Discoveries of superfluid phases in 3He, high Tc superconductors, graphene and topological insulators have brought into focus materials where quasiparticles are described by same Dirac equation that governs behaviour of relativistic particles. This class of materials – Dirac materials – exhibits unusual universal features seen in numerous realizations: Klein tunnelling, chiral symmetries and impurity resonances. We have explored these similarities and discuss the unique role of symmetries that protect the Dirac spectrum. We investigated the symmetries of Dirac materials, quantum imaging, and means to control their properties. We have also used modern tools to design artificial Dirac Materials. For example one can design Bosonic Dirac materials that host bosonic Dirac excitations, something that would not be possible in particle physics.
Research falls into several areas:
Pumped Dirac Materials: Recent pump-probe experiments demonstrate the possibility that Dirac materials may be driven into transient excited states describable by two chemical potentials, one for the electrons and one for the holes. Given the Dirac nature of the spectrum, such an inverted population allows the optical tunability of the density of states of the electrons and holes, effectively offering control of the strength of the Coulomb interaction.

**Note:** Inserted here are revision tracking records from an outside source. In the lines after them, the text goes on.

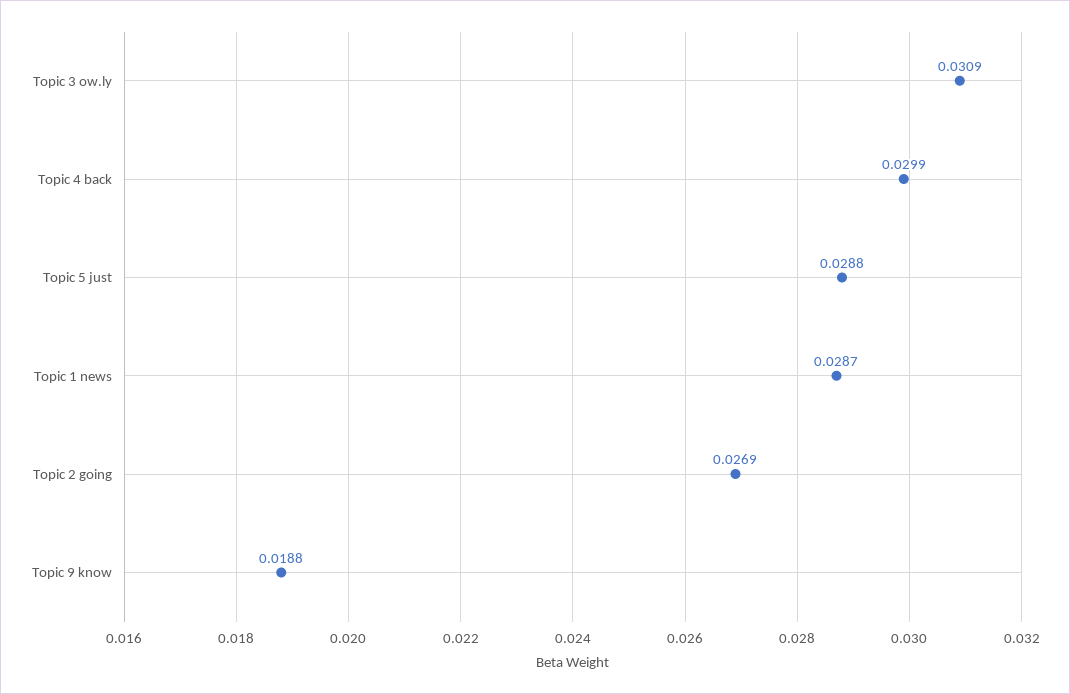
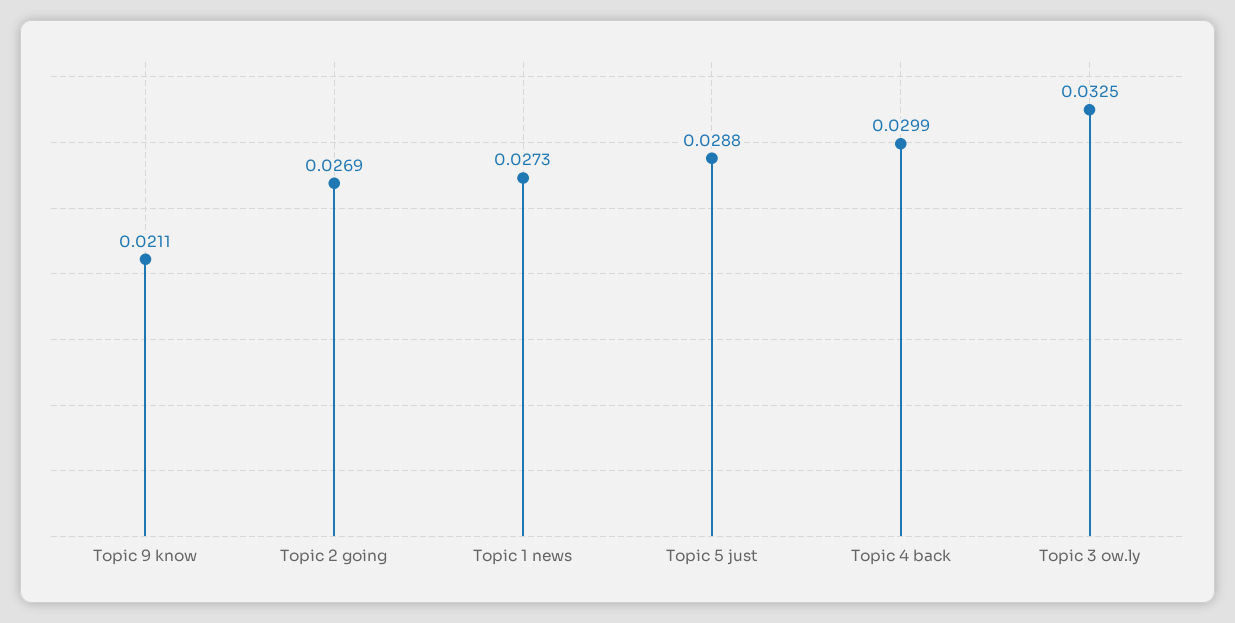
  {
-   "Topic 3 ow.ly": 0.0309,
+   "Topic 3 ow.ly": 0.0325,
    "Topic 4 back": 0.0299,
    "Topic 5 just": 0.0288,
-   "Topic 1 news": 0.0287,
+   "Topic 1 news": 0.0273,
    "Topic 2 going": 0.0269,
-   "Topic 9 know": 0.0188
+   "Topic 9 know": 0.0211
  }

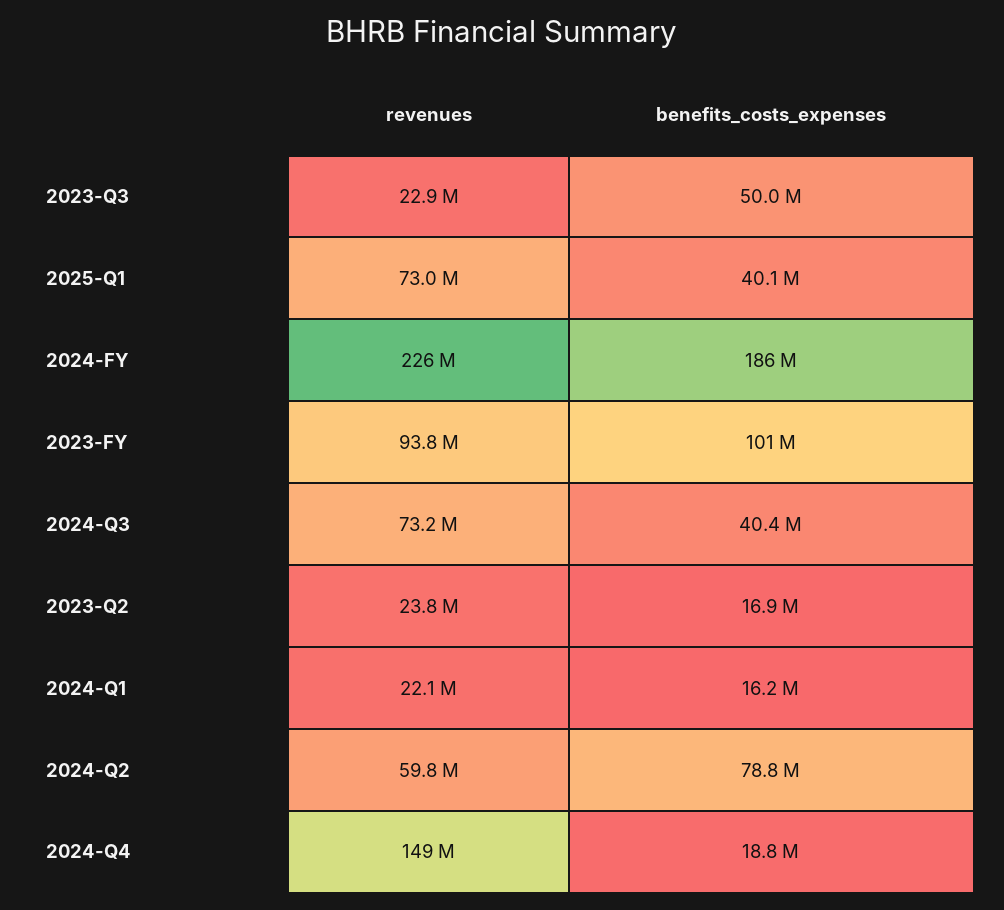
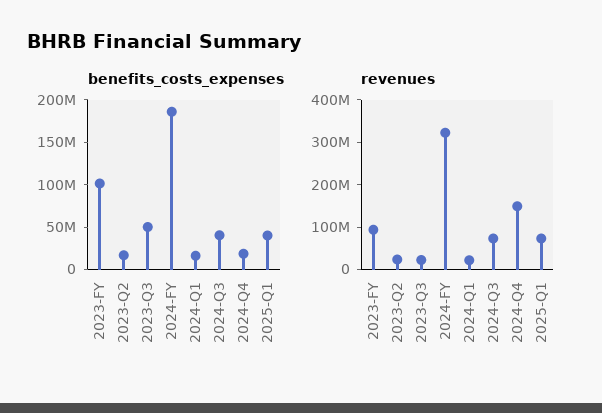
  {
    "revenues": {
      "2023-Q3": 22900000,
      "2025-Q1": 73000000,
-     "2024-FY": 226000000,
+     "2024-FY": 320000000,
      "2023-FY": 93800000,
      "2024-Q3": 73200000,
      "2023-Q2": 23800000,
      "2024-Q1": 22100000,
-     "2024-Q2": 59800000,
      "2024-Q4": 149000000
    },
    "benefits_costs_expenses": {
      "2023-Q3": 50000000,
      "2025-Q1": 40100000,
      "2024-FY": 186000000,
      "2023-FY": 101000000,
      "2024-Q3": 40400000,
      "2023-Q2": 16900000,
      "2024-Q1": 16200000,
-     "2024-Q2": 78800000,
      "2024-Q4": 18800000
    }
  }

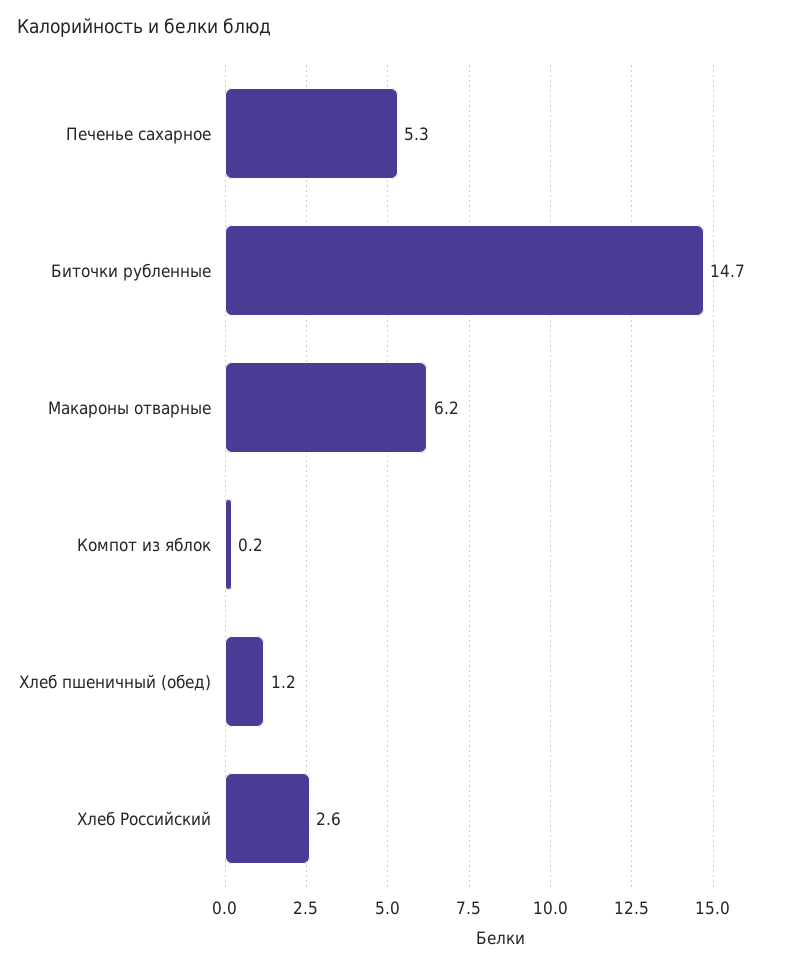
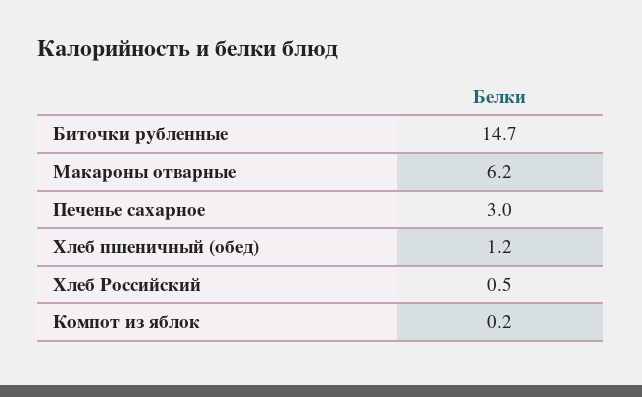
  {
-   "Печенье сахарное": 5.3,
+   "Печенье сахарное": 3,
    "Биточки рубленные": 14.7,
    "Макароны отварные": 6.2,
    "Компот из яблок": 0.2,
    "Хлеб пшеничный (обед)": 1.2,
-   "Хлеб Российский": 2.6
+   "Хлеб Российский": 0.5
  }

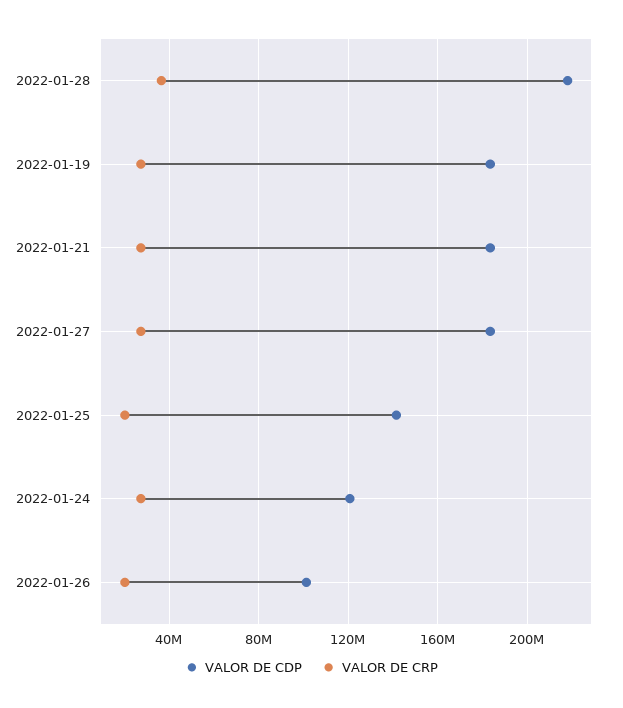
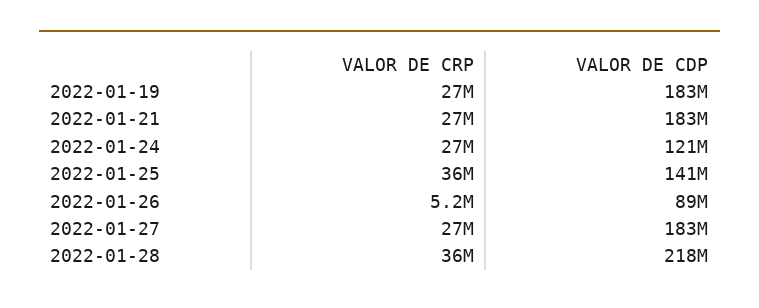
  {
    "VALOR DE CDP": {
      "2022-01-28": 218000000,
      "2022-01-19": 183000000,
      "2022-01-21": 183000000,
      "2022-01-27": 183000000,
      "2022-01-25": 141000000,
      "2022-01-24": 121000000,
-     "2022-01-26": 100000000
+     "2022-01-26": 89000000
    },
    "VALOR DE CRP": {
      "2022-01-28": 36000000,
      "2022-01-19": 27000000,
      "2022-01-21": 27000000,
      "2022-01-27": 27000000,
-     "2022-01-25": 20000000,
+     "2022-01-25": 36000000,
      "2022-01-24": 27000000,
-     "2022-01-26": 20000000
+     "2022-01-26": 5200000
    }
  }

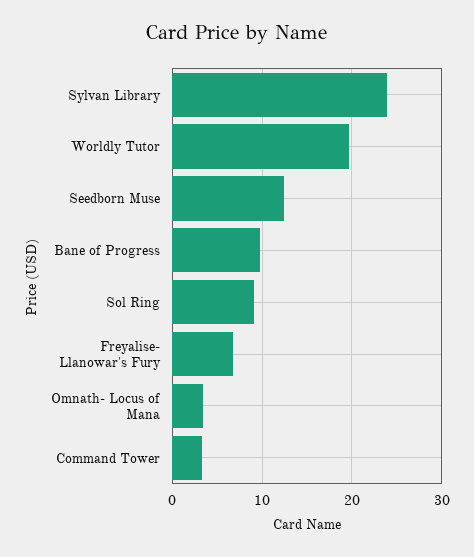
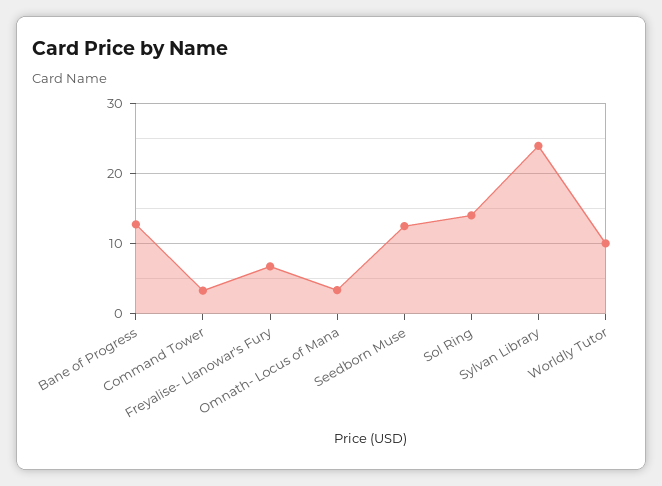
  {
    "Sylvan Library": 24,
-   "Worldly Tutor": 20,
+   "Worldly Tutor": 10,
    "Seedborn Muse": 13,
-   "Bane of Progress": 10,
+   "Bane of Progress": 13,
-   "Sol Ring": 9,
+   "Sol Ring": 14,
    "Freyalise- Llanowar's Fury": 7,
    "Omnath- Locus of Mana": 3,
    "Command Tower": 3
  }

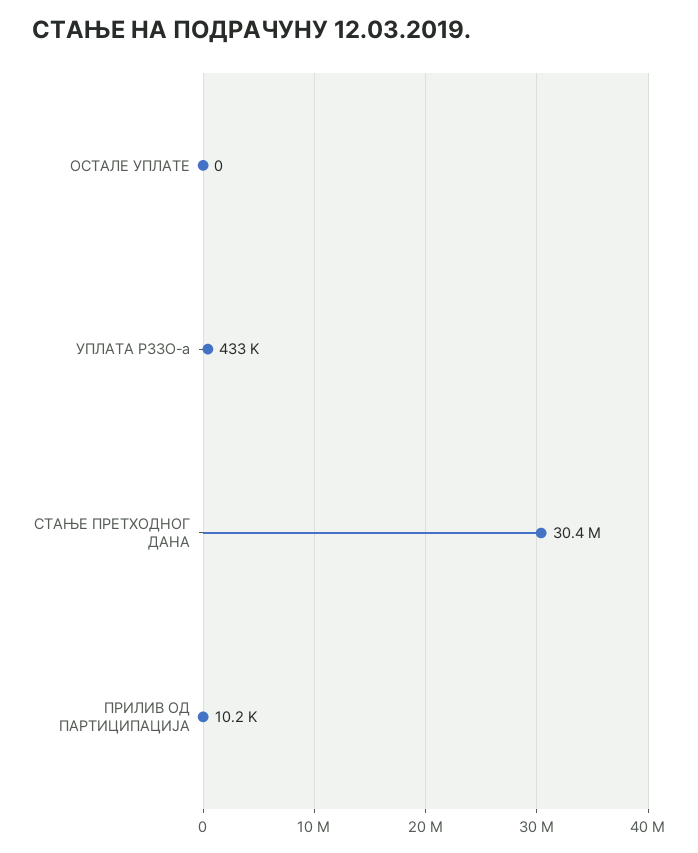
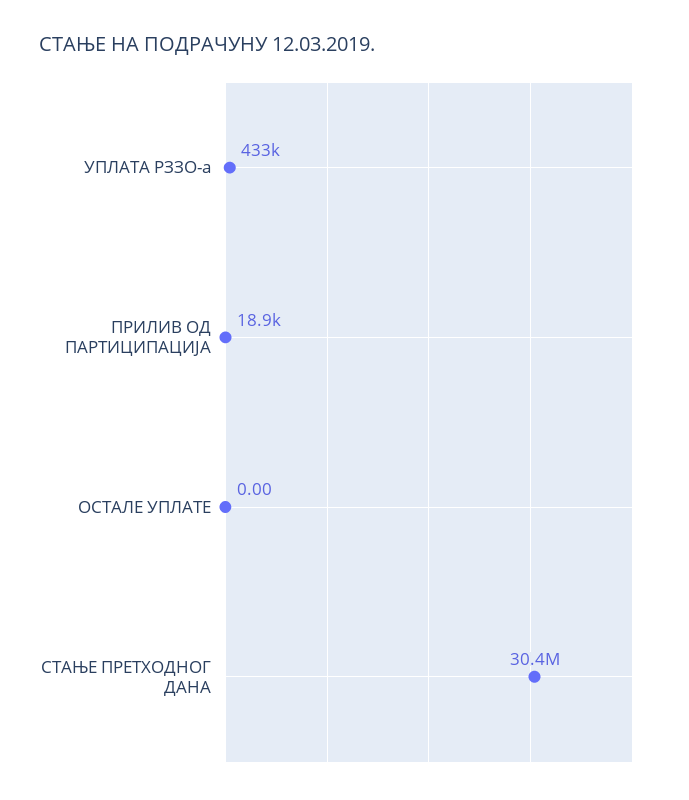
  {
    "ОСТАЛЕ УПЛАТЕ": 0,
    "УПЛАТА РЗЗО-а": 433000,
    "СТАЊЕ ПРЕТХОДНОГ ДАНА": 30400000,
-   "ПРИЛИВ ОД ПАРТИЦИПАЦИЈА": 10200
+   "ПРИЛИВ ОД ПАРТИЦИПАЦИЈА": 18900
  }

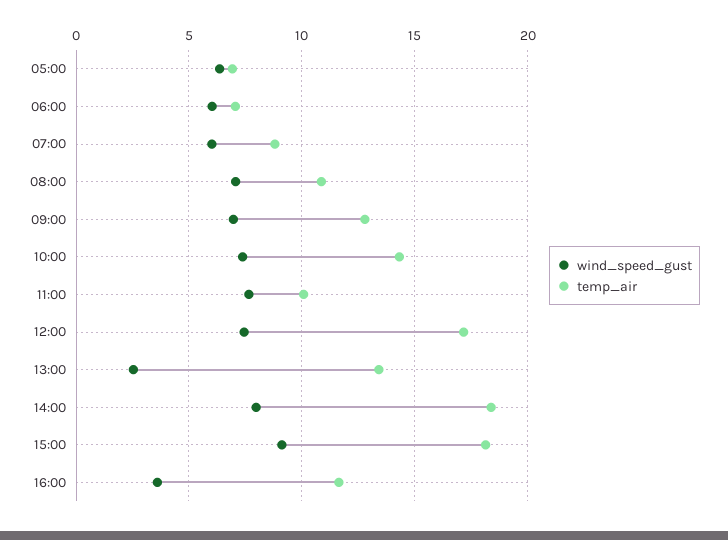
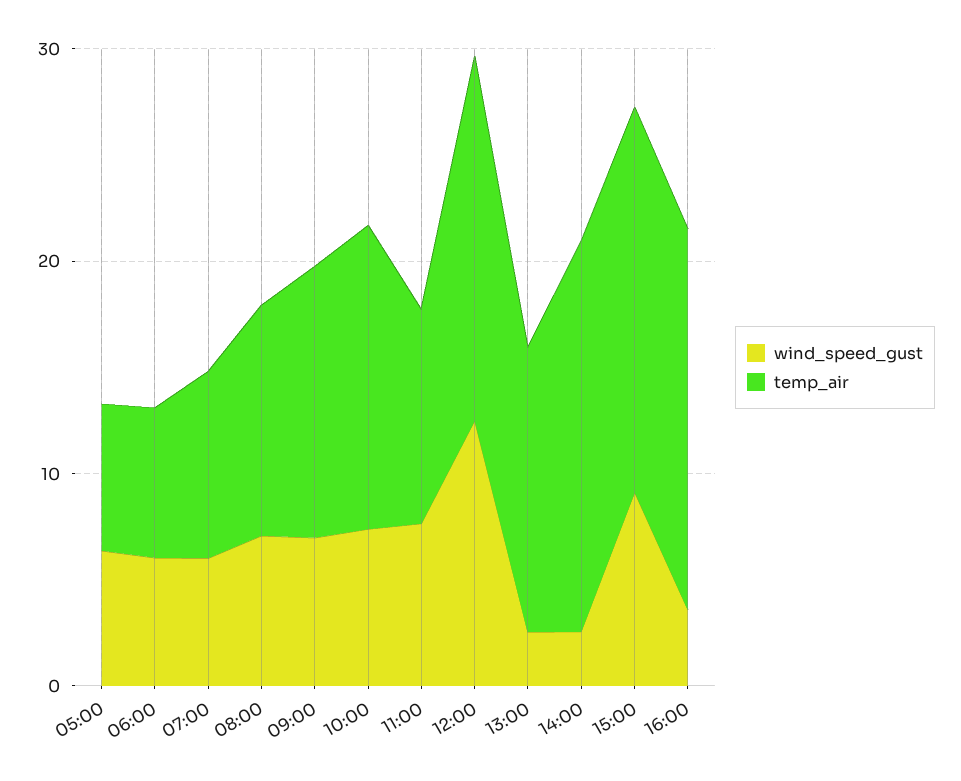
  {
    "wind_speed_gust": {
      "05:00": 6.5,
      "06:00": 6,
      "07:00": 6,
      "08:00": 7,
      "09:00": 7,
      "10:00": 7.5,
      "11:00": 7.5,
-     "12:00": 7.5,
+     "12:00": 12,
      "13:00": 2.5,
-     "14:00": 8,
+     "14:00": 2,
      "15:00": 9,
      "16:00": 3.5
    },
    "temp_air": {
      "05:00": 7,
      "06:00": 7,
      "07:00": 9,
      "08:00": 11,
      "09:00": 13,
      "10:00": 14.5,
      "11:00": 10,
      "12:00": 17,
      "13:00": 13.5,
      "14:00": 18.5,
      "15:00": 18,
-     "16:00": 11.5
+     "16:00": 18
    }
  }

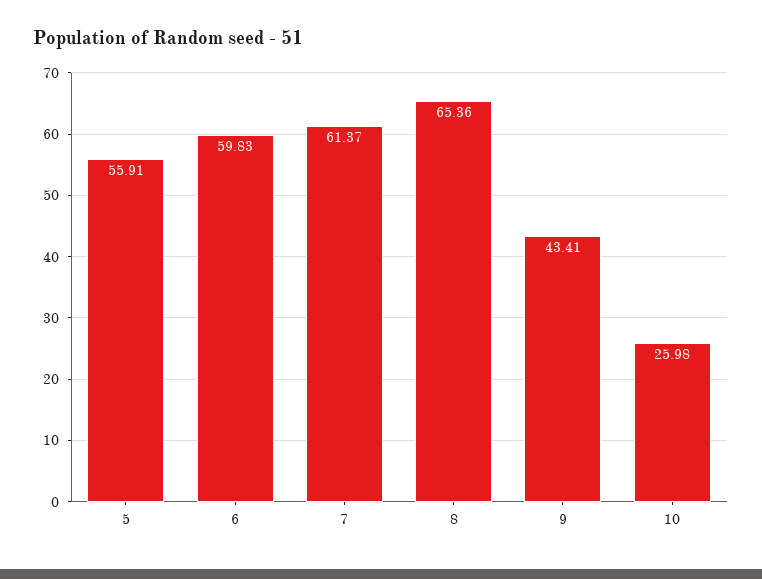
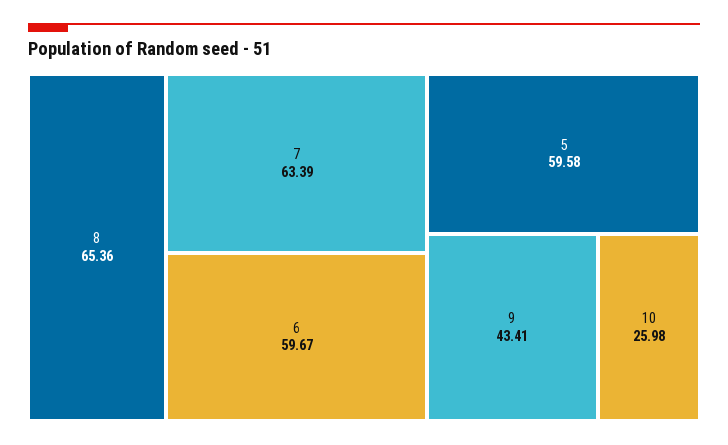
  {
-   "5": 55.91,
+   "5": 59.58,
-   "6": 59.83,
+   "6": 59.67,
-   "7": 61.37,
+   "7": 63.39,
    "8": 65.36,
    "9": 43.41,
    "10": 25.98
  }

We proposed to use the sensitivity of nodes in the electron spectrum of Dirac materials to induce controlled modifications of the Dirac points/lines via band structure engineering in artificial structures and via inelastic scattering processes with controlled doping. Results will expand our theoretical understanding and guide design of materials and engineered geometries that allow tunable energy profiles of Dirac carriers.
We have further developed the ideas of Dirac Materials and nontrivial properties they exhibit. We have primarily focused on local properties and transport.